There are a lot of wild things that can happen over the course of a Magic season. Sometimes a deck will emerge that really spices things up and makes the world shake with its presence. At other times, the old standby keeps the world largely in check.
These are often the edges of the Magic metagame universe, "the new" as the wrecking ball, or "the old" as the tyrant. A lot of times, however, "the new" isn't a wrecking ball; instead it is more of a new ingredient to a familiar recipe ("Oh, something different! Is it… basil?"). Similarly, "the old" can sometimes not be a tyrant, but rather be a kindly older sibling, more established but not necessarily oppressively dominating.
For those of us interested in tournament Magic, we are constantly in the swing of these two worlds. We have to look to a simple question when we make our tournament decisions: do we continue to play the classic, most powerful established deck, or do we try out the new, because it can be surprise or simply because people don't necessarily even know how to approach the new deck?
At the top of our game, we have the Platinum Pros. One of the names that often pops up as "the current best player in the game" is Owen Turtenwald from the United States. A less well-known name is Jason Chung from New Zealand. Both of these players recently finished highly in World Magic Cup Qualifiers (WMCQs) in their respective countries, and they each approached this from the opposite ends of the spectrum.

Description of the task: Using the passage on Magic tournament decks, explain in one to three sentences why a player might try a new deck instead of the established one. The listing has no connection to the passage on Magic tournament decks.

Exercise data:
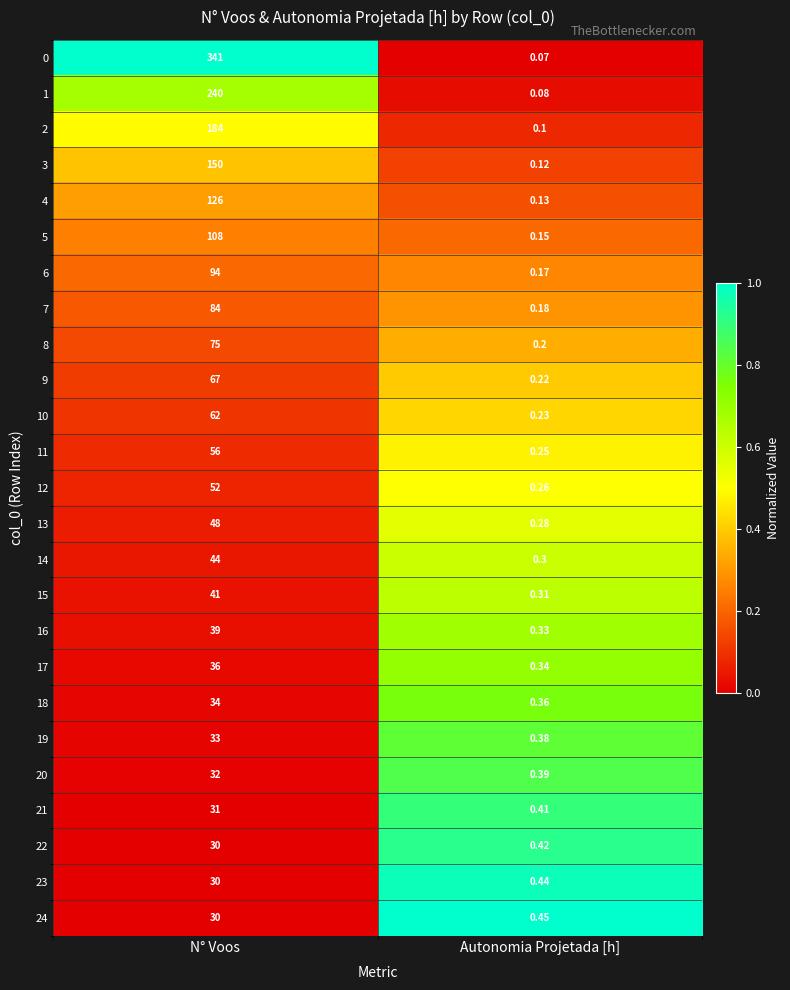

Rank the categories by 12 value from highest to lowest.

N° Voos, Autonomia Projetada [h]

Written answer: A new deck can take opponents by surprise. Other players may also not know how to approach it yet.